Startup Growth Hacks: How To Send Cold Emails That Get Responses
Startups and small businesses wishing to reach new partnerships, PR outlets and new sources of organic traffic without the help of an agency need to master the essential steps of cold outreach.
In this guide, we’ll detail what a successful cold email entails and how you can avoid spamming the most respected publications in your industry and instead go on to create lasting partnerships with your ideal targets.
The single strongest tactic that I can recommend for seeing a positive result from cold outreach is to conduct thorough research prior to writing your copy. I've easily gained the most traction from using highly personalized copy in my outreach for recruiting new affiliates, building links, and getting my latest content shared.
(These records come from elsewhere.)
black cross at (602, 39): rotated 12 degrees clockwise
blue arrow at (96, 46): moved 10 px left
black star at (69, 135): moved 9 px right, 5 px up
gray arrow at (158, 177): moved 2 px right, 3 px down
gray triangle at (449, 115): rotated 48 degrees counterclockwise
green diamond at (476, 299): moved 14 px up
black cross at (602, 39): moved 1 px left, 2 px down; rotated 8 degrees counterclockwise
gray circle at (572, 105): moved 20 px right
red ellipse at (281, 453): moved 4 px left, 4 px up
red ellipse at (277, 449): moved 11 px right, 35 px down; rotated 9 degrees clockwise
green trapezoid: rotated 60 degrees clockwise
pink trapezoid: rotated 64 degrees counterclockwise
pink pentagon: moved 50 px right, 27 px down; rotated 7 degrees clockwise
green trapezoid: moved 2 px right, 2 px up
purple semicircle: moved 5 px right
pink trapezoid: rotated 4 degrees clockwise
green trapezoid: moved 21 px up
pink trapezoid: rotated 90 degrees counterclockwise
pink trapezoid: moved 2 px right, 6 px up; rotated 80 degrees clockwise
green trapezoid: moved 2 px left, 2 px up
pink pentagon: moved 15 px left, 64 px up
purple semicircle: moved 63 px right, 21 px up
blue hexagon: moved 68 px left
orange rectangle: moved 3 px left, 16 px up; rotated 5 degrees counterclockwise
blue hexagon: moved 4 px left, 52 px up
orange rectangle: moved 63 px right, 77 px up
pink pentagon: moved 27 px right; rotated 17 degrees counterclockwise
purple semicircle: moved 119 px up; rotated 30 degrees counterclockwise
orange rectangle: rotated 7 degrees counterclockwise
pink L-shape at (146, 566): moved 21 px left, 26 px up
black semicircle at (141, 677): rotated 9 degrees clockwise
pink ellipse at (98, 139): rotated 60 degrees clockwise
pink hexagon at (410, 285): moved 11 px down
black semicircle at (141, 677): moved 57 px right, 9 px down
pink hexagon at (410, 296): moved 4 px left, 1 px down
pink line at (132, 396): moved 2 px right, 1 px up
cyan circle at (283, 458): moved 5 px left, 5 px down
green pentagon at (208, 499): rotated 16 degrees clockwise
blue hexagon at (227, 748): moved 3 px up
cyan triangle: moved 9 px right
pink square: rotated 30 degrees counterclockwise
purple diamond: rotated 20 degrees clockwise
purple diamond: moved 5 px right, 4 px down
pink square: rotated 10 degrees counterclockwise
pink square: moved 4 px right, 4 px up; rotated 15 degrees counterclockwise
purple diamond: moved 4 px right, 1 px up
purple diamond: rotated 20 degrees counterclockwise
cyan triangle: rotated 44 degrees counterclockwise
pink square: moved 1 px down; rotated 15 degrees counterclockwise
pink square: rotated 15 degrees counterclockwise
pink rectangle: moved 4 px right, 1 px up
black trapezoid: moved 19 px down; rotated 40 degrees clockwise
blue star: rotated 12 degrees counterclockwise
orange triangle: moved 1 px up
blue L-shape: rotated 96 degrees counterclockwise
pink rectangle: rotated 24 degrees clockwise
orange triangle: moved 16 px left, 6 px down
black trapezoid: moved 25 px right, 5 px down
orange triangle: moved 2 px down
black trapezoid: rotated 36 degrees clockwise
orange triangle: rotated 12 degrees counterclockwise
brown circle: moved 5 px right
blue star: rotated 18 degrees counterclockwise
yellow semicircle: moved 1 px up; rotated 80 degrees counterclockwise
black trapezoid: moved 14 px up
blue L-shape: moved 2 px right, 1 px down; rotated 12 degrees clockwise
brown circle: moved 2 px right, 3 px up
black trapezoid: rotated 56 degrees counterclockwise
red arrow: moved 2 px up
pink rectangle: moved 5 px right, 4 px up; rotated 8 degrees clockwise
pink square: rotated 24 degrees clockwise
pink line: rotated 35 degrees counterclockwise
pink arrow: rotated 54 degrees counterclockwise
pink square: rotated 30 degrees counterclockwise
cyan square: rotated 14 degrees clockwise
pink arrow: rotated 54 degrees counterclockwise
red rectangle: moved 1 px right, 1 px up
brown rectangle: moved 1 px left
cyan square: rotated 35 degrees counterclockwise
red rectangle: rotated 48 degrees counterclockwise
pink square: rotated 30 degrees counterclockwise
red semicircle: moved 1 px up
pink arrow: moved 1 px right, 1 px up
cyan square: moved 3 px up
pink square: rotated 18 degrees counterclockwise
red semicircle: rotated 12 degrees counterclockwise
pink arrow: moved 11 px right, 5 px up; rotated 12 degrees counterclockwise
To do this successfully you’ll need to reference their previous content, social media posts, or their expert insights in a way that justifies why you are reaching out.
Understand fully why they publish posts on topics that compliment your industry, is it their passion and they are looking for interesting content to share with an audience? Or are they offering 4k dollar per annum advertising sponsorship links to anyone with the budget? You should be able to find this out quickly as you analyze their site instead of bumbling into their inbox with a templated email.
(Using search operators can help you find sites that welcome cold emails, content & press releases)
Everyone hates receiving emails that aren’t tailored to their industry, company vision or the services that they provide, so in order to avoid annoying your prospect, we’ll need to make sure they are prequalified to respond positively to your outreach.
My strongest prospects for cold emails are normally found through a competitive research tool for SEO (such as Ahrefs or SEMrush). If you know your target is well versed in affiliate or influencer marketing, are actively looking for a contributing author, or welcomes the relevant promotion of subjects close to their site's target audience then it will be far less of a barrier to getting the ball rolling on your commercial or editorial partnership.
(By observing the anchor text of a high ranking site you can tell often that the owner of referring page would be open for collaboration and you can reference who they previously worked within your opening message)
If you have a dream PR prospect in mind and see no way to legitimately contact them (think Forbes, Entrepreneur, or the Financial Times), then keep your cool and take a longer burn approach.
You may already have heard of the tool 'Help A Reporter Out' as this is a long-standing & well-recognized platform for assisting small businesses to promote themselves by responding to call-outs from the press, but you may not know that there are many new platforms sprouting up that provide a modern interface and access to even higher levels of press and national media.
PressPlugs, Response Source, and Source Bottle are all showing real potential for startups that wish to contribute insights to some of the world’s leading publications (with the first two platforms notably being very new on the PR scene).